Copy the lines below, beginning with the one that contains "Dentro de este" and continuing through the final line, exactly as written and with no other lines.

===== Given entries =====

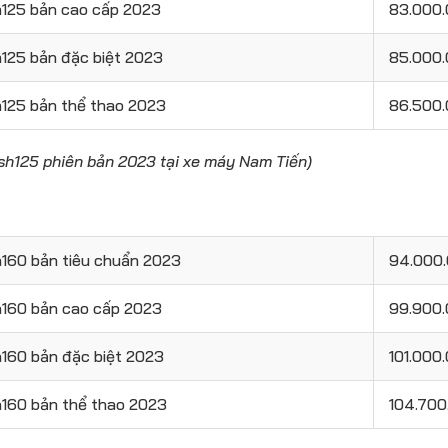
h125 bản cao cấp 2023
83.000
125 bản đặc biệt 2023
85.000
h125 bản thể thao 2023
86.500
 sh125 phiên bản 2023 tại xe máy Nam Tiến)
h160 bản tiêu chuẩn 2023
94.000
h160 bản cao cấp 2023
99.900
h160 bản đặc biệt 2023
101.000
h160 bản thể thao 2023
104.70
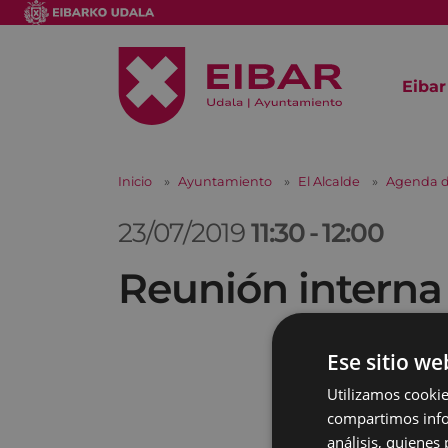
Eibar
Inicio
Ayuntamiento
El Alcalde
Agenda d
23/07/2019
11:30
-
12:00
Reunión interna
Ese sitio we
Utilizamos cookie
compartimos infor
análisis, quiene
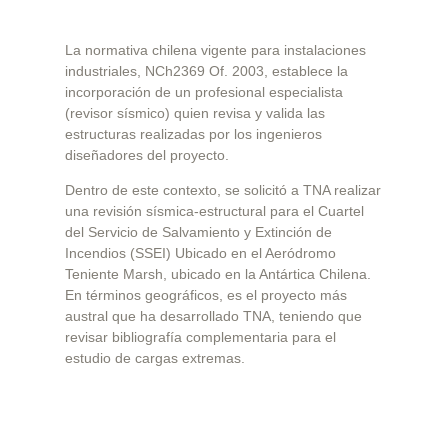
La normativa chilena vigente para instalaciones
industriales, NCh2369 Of. 2003, establece la
incorporación de un profesional especialista
(revisor sísmico) quien revisa y valida las
estructuras realizadas por los ingenieros
diseñadores del proyecto.
Dentro de este contexto, se solicitó a TNA realizar
una revisión sísmica-estructural para el Cuartel
del Servicio de Salvamiento y Extinción de
Incendios (SSEI) Ubicado en el Aeródromo
Teniente Marsh, ubicado en la Antártica Chilena.
En términos geográficos, es el proyecto más
austral que ha desarrollado TNA, teniendo que
revisar bibliografía complementaria para el
estudio de cargas extremas.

=====

> **Response**
Dentro de este contexto, se solicitó a TNA realizar
una revisión sísmica-estructural para el Cuartel
del Servicio de Salvamiento y Extinción de
Incendios (SSEI) Ubicado en el Aeródromo
Teniente Marsh, ubicado en la Antártica Chilena.
En términos geográficos, es el proyecto más
austral que ha desarrollado TNA, teniendo que
revisar bibliografía complementaria para el
estudio de cargas extremas.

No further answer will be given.